Consider a PSD matrix of the form $$M = \begin{pmatrix} A & B \\ B^\top & C \end{pmatrix}$$ with positive definite $A\in\mathbb{R}^{k_1\times k_1}$. $B\in\mathbb{R}^{k_1\times k_2}$ and $C\in\mathbb{R}^{k_2\times k_2}$. Assume $k_1\leq k_2$ and $$\mbox{rank}(A) = \mbox{rank}(C) = k_1$$ what can we say about the rank of $M$? Is it smaller than $2k_1$?
What if $C = \mu B^\top A^{-1}B$ with a constant $\mu\geq 1$? Is the rank of $M$ smaller than $2k_1$?
Best Answer
Claim: The rank of $M$ is less or equal to $2k_1$.
One way to see this is by using the Schur product $(A\odot B)$.
Let $u\in \mathbb{R}^{k_1+k_2}$ be the column vector with all coordinates equal to 1.
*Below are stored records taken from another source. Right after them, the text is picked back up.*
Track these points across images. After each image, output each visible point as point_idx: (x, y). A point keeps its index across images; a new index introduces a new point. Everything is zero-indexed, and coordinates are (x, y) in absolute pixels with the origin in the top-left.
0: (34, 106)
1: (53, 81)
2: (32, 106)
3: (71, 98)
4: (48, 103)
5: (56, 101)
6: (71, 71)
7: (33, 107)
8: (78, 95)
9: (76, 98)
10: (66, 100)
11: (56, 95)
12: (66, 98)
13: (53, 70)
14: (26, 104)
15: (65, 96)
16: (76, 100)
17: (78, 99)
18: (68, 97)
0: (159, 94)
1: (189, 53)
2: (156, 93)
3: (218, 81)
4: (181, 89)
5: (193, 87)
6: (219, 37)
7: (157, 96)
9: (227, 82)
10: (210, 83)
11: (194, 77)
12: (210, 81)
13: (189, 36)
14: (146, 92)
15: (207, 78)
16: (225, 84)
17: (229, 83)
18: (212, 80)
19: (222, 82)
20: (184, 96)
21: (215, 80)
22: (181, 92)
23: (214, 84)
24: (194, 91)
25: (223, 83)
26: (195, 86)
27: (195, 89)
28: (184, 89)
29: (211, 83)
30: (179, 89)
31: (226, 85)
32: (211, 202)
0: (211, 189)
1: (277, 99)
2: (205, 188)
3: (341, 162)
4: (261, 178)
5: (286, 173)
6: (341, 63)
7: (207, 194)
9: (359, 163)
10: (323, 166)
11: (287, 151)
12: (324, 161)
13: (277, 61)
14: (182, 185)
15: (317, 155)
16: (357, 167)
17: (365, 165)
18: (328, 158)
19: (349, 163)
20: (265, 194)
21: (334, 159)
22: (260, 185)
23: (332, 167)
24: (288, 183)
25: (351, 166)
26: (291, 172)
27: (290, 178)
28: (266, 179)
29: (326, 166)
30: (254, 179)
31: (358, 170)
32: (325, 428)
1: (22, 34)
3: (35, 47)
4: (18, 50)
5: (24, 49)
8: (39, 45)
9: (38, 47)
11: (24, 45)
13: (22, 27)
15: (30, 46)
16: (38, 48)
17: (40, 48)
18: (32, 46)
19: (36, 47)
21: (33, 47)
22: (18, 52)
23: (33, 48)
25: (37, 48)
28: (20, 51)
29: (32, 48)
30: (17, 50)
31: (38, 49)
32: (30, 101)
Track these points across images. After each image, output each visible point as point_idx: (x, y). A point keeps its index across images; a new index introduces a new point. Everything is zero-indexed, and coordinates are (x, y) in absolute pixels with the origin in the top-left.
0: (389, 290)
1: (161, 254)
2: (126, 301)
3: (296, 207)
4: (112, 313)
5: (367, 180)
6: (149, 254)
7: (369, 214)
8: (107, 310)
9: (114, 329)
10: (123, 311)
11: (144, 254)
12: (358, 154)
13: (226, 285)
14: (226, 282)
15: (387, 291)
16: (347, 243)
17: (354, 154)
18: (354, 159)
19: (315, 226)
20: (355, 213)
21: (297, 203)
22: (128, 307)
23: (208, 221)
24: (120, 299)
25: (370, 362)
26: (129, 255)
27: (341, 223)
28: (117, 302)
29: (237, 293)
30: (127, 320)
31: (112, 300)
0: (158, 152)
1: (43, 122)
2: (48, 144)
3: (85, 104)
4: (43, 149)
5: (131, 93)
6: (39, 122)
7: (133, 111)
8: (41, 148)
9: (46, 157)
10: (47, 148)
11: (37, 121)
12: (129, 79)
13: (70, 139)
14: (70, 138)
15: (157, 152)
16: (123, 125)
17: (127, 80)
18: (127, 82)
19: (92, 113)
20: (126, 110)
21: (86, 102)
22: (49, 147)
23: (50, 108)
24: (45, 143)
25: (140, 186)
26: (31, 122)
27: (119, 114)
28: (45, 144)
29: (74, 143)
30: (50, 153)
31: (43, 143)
Lemma: Let $F\in \mathbb{R}^{k_1+k_2\times k_1+k_2}$ be a psd matrix such that $u\in \operatorname{Image}(F)$. If $G\in \mathbb{R}^{k_1+k_2\times k_1+k_2}$ is another psd matrix then $\operatorname{rank}(G\odot F)\geq \operatorname{rank}(G)$.
Proof of the Lemma:
There is $\epsilon>0$ such that $F-\epsilon uu^t$ is psd.
Since $G$ is also psd, $G\odot (F-\epsilon uu^t)$ is psd by a well known property of the Schur product.
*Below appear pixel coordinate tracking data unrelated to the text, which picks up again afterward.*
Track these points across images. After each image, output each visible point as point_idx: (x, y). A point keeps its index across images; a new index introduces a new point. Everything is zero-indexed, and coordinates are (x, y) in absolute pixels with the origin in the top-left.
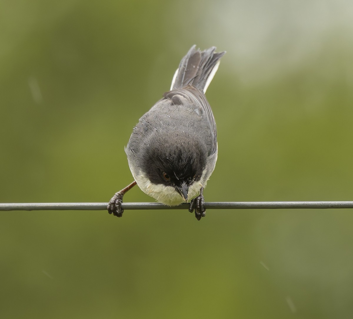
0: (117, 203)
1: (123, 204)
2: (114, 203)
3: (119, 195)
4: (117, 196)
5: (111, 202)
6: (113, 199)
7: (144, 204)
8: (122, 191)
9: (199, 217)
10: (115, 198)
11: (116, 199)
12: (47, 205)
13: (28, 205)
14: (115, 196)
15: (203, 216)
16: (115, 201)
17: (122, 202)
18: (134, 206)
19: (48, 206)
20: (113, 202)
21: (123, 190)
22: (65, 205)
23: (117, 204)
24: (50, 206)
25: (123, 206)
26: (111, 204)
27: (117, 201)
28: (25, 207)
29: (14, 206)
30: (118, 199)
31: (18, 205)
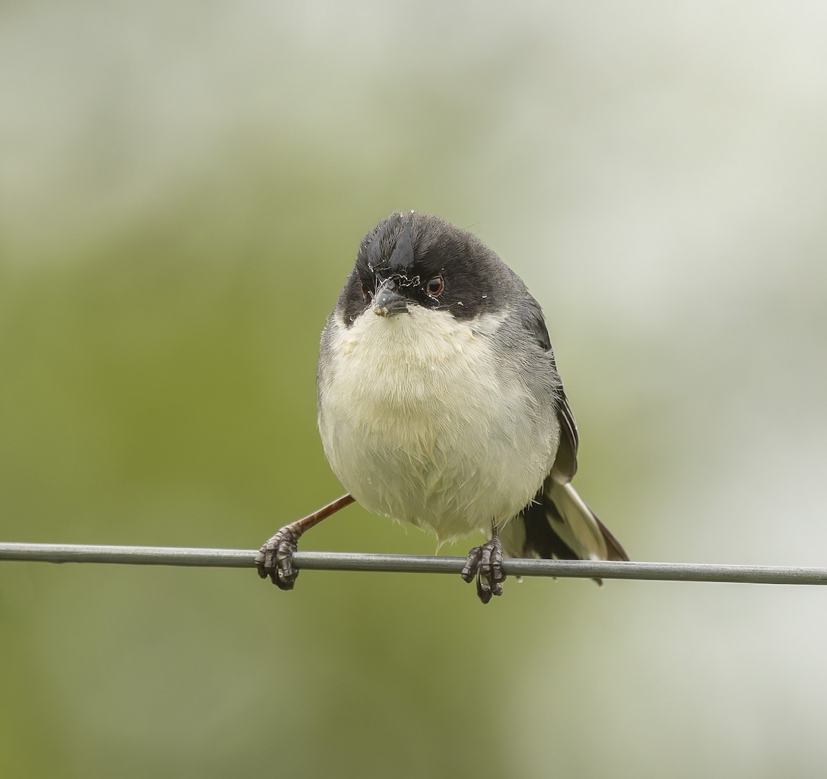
0: (281, 549)
1: (296, 555)
2: (275, 551)
3: (289, 532)
4: (284, 535)
5: (265, 547)
6: (271, 543)
7: (349, 558)
8: (298, 523)
9: (485, 596)
10: (279, 538)
11: (279, 542)
12: (104, 551)
13: (57, 548)
14: (279, 534)
15: (498, 593)
16: (277, 546)
17: (295, 550)
18: (324, 560)
19: (105, 554)
20: (273, 548)
21: (300, 521)
22: (149, 552)
23: (282, 553)
24: (110, 554)
25: (297, 559)
26: (265, 553)
27: (284, 544)
28: (48, 553)
29: (19, 551)
30: (286, 541)
31: (31, 547)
Now, $$G\odot F=G\odot (F-\epsilon uu^t)+\epsilon\ G\odot uu^t=G\odot (F-\epsilon uu^t)+\epsilon\ G.$$
Finally, since $G\odot (F-\epsilon uu^t)$ and $G$ are psd, $\operatorname{rank}(G\odot F)\geq \operatorname{rank}(G)$.$\square$
Proof of the Claim:
Let $E=\begin{pmatrix} 1_{k_1\times k_1} & 0 \\ 0 & 1_{k_2\times k_2} \end{pmatrix}$, where $1_{k_i\times k_i}$ is the matrix of order $k_i$ with all coordinates equal to 1.
Note that $u\in \operatorname{Image}(E)$, $E$ is psd and $M\odot E=\begin{pmatrix} A & 0 \\ 0 & C\end{pmatrix}$.
Then, by our Lemma, $2k_1=\operatorname{rank}(M\odot E)\geq \operatorname{rank}(M)$. $\square$